ClamAV - Documentation is here: https://docs.clamav.net
https://www.clamav.net/
GNU General Public License v2.0
4.31k stars 697 forks source link

clamav does not extract all images from PDF Files #1038

Open JAF84 opened 1 year ago

JAF84 commented 1 year ago

hello,

i often create signatures of extracted picture of pdf. i create if from the images, which clamscan creates in the tempdir with a command like this:

clamscan -z -d ~custom-sigs/ --debug --leave-temps=yes --tempdir=tmp/ 1.pdf

this is very usefull, because i lot of bad emails with pdf oft uses the same images again.

but take a look at the sample i attached. here clamav does extract text and also font files, but no images.

when you use pdfimages from poppler-utils:

pdfimages -list pfizer\ -\ request\ for\ quotation.pdf page num type width height color comp bpc enc interp object ID x-ppi y-ppi size ratio 1 0 image 500 378 rgb 3 8 image no 10 0 221 220 24.0K 4.3% 1 1 stencil 264 23 - 1 1 ccitt no [inline] 233 122 - - 1 2 image 400 400 index 1 8 image no 12 0 113 117 51.2K 33%

you also see this images and can extract them to PNG.

i believe this is maybe a pdf-specify format or in some further container?

do you think you could modify clamav, so it also extract/checks this images?

thanks

br johannes pfizer - request for quotation.pdf

micahsnyder commented 1 year ago

It's funny you should ask about this. This specific issue is pretty much the next thing on our to-do.

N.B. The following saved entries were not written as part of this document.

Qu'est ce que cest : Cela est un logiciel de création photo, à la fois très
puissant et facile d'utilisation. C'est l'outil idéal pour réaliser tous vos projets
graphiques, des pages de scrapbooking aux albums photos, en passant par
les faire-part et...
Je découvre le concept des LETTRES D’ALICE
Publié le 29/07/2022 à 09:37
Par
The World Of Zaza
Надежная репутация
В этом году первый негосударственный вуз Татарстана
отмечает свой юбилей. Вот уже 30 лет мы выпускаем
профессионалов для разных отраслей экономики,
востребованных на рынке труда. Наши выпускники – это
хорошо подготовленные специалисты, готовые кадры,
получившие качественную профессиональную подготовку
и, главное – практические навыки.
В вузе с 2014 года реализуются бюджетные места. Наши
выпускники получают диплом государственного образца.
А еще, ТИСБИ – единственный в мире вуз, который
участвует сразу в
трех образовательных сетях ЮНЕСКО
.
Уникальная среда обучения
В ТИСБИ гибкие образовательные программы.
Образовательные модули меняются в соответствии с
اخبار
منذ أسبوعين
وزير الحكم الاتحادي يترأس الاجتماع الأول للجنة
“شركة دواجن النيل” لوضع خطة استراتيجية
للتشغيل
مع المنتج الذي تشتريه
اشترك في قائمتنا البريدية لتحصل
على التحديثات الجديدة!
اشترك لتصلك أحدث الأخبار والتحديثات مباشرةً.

I had done some early research into it to figure out what was going on and yeah I have no idea what the file format is. It seems PDF-specific. I'd love if someone else could tell me! 😆

JAF84 commented 1 year ago

Hello,

here is the PDR Reference: https://opensource.adobe.com/dc-acrobat-sdk-docs/pdfstandards/pdfreference1.7old.pdf

I've attached the uncompressed pdf-file, so it's easier to read it...

2 types are in the file:

Masked Images: Described in Page 350 "4.8.5 Masked Images": Content in Line 678++ and Line 837++

Inline Image: Described in Page 352 "4.8.6 Inline Images" Line 77 (ID 1...)

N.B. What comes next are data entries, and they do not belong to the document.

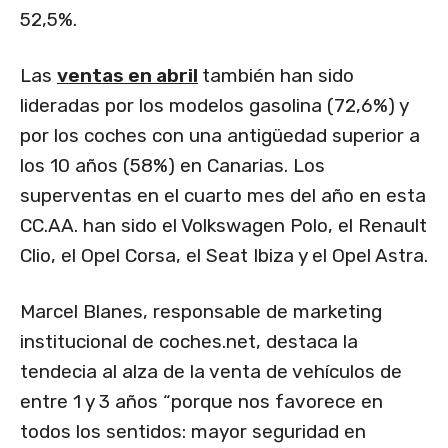
52,5%.
Las
ventas en abril
también han sido
lideradas por los modelos gasolina (72,6%) y
por los coches con una antigüedad superior a
los 10 años (58%) en Canarias. Los
superventas en el cuarto mes del año en esta
CC.AA. han sido el Volkswagen Polo, el Renault
Clio, el Opel Corsa, el Seat Ibiza y el Opel Astra.
Marcel Blanes, responsable de marketing
institucional de coches.net, destaca la
tendecia al alza de la venta de vehículos de
entre 1 y 3 años “porque nos favorece en
todos los sentidos: mayor seguridad en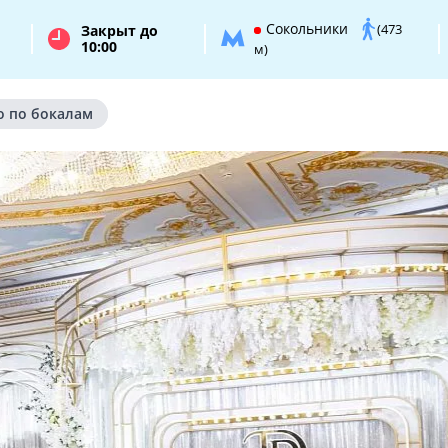
Сокольники
(473
Закрыт до
10:00
м)
о по бокалам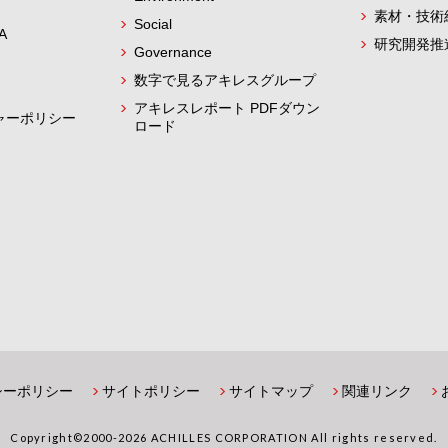
素材・技術
Social
A
研究開発推
Governance
数字で見るアキレスグループ
アキレスレポート PDFダウン
ャーポリシー
ロード
シーポリシー
サイトポリシー
サイトマップ
関連リンク
Copyright©2000-2026 ACHILLES CORPORATION All rights reserved.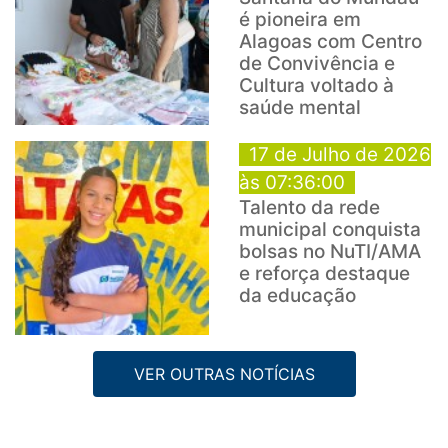
é pioneira em
Alagoas com Centro
de Convivência e
Cultura voltado à
saúde mental
17 de Julho de 2026
às 07:36:00
Talento da rede
municipal conquista
bolsas no NuTI/AMA
e reforça destaque
da educação
VER OUTRAS NOTÍCIAS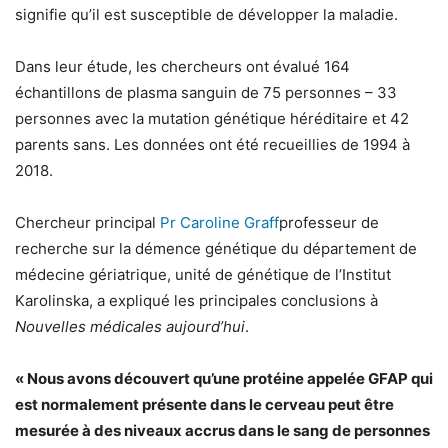
signifie qu’il est susceptible de développer la maladie.
Dans leur étude, les chercheurs ont évalué 164
échantillons de plasma sanguin de 75 personnes – 33
personnes avec la mutation génétique héréditaire et 42
parents sans. Les données ont été recueillies de 1994 à
2018.
Chercheur principal
Pr Caroline Graff
professeur de
recherche sur la démence génétique du département de
médecine gériatrique, unité de génétique de l’Institut
Karolinska, a expliqué les principales conclusions à
Nouvelles médicales aujourd’hui
.
« Nous avons découvert qu’une protéine appelée GFAP qui
est normalement présente dans le cerveau peut être
mesurée à des niveaux accrus dans le sang de personnes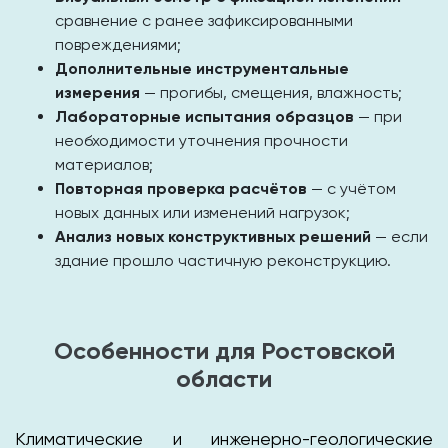
сравнение с ранее зафиксированными
повреждениями;
Дополнительные инструментальные
измерения
— прогибы, смещения, влажность;
Лабораторные испытания образцов
— при
необходимости уточнения прочности
материалов;
Повторная проверка расчётов
— с учётом
новых данных или изменений нагрузок;
Анализ новых конструктивных решений
— если
здание прошло частичную реконструкцию.
Особенности для Ростовской
области
Климатические и инженерно-геологические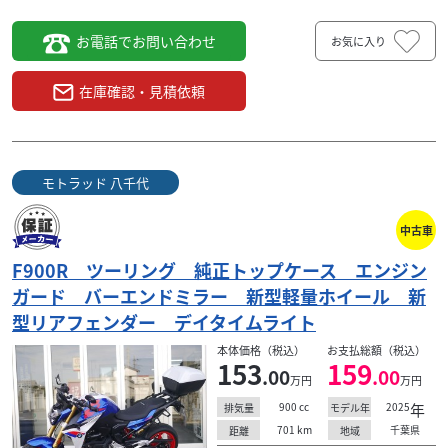
お電話でお問い合わせ
お気に入り
BMW
モトラッド 八千代
R12 スタンダード アベンチュリンレッドメタリック
在庫確認・見積依頼
159
.00
万円
本体価格:
（税込）
実質年率２．９９％クレジット60回までご利用いただけま
す。 ■外装・機関共に良好です■ＢＭＷ認定中古車保証２
モトラッド 八千代
年間／走行無制限／ロードサービス付き■低金利...
中古車
F900R ツーリング 純正トップケース エンジン
ガード バーエンドミラー 新型軽量ホイール 新
型リアフェンダー デイタイムライト
本体価格（税込）
お支払総額（税込）
153
159
.00
.00
万円
万円
900
cc
2025
年
排気量
モデル年
701
km
千葉県
距離
地域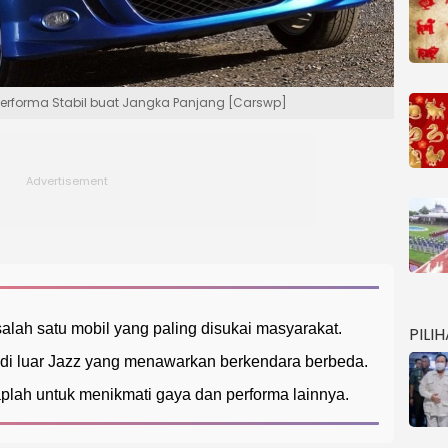
, Performa Stabil buat Jangka Panjang [Carswp]
ah satu mobil yang paling disukai masyarakat.
PILI
t di luar Jazz yang menawarkan berkendara berbeda.
aplah untuk menikmati gaya dan performa lainnya.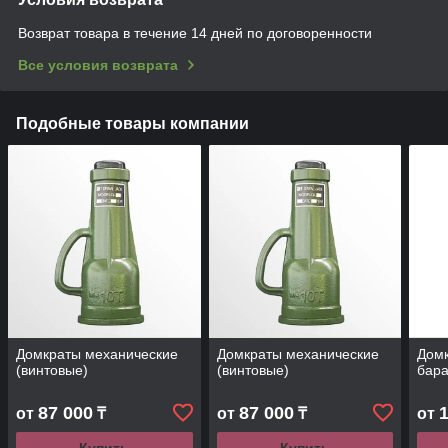
Возврат товара в течение 14 дней по договоренности
Все условия возврата
Подобные товары компании
Домкраты механические
Домкраты механические
Домк
(винтовые)
(винтовые)
бар
87 000
87 000
от
₸
от
₸
от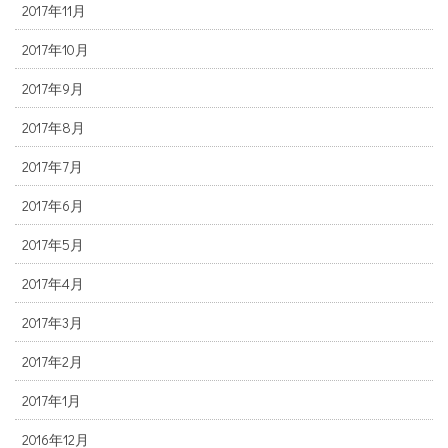
2017年11月
2017年10月
2017年9月
2017年8月
2017年7月
2017年6月
2017年5月
2017年4月
2017年3月
2017年2月
2017年1月
2016年12月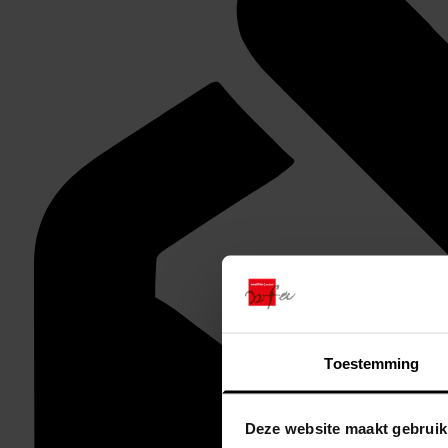
Toestemming
Deze website maakt gebruik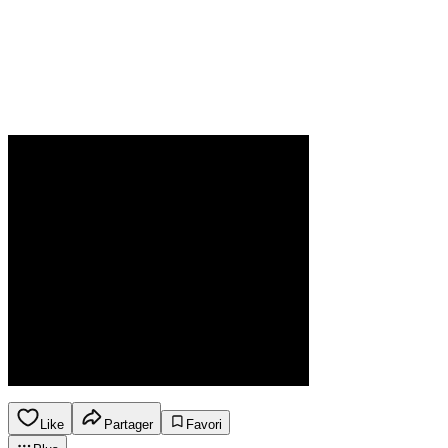
Like
Partager
Favori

The format is PDF-specific, this is not an PNG, JPEG or something else.

br johannes

uncompressed.pdf

micahsnyder commented 1 year ago

Thanks @JAF84 this looks like it will be very helpful. I'll add it to our internal Jira as well for reference when we resume work on it.

JAF84 commented 12 months ago

hello,

look here, this online tool is also describing the parts of the PDF: https://www.metadata2go.com/result#j=f53e9f31-d923-418b-973f-6bf1981a85f6

it telling us 2 images: 1 time "type image" and 1 time "type stencil"

br johannes

micahsnyder commented 10 months ago

Work on this has been postponed to try to meet a different deadline. It's still planned, but is delayed. Sorry!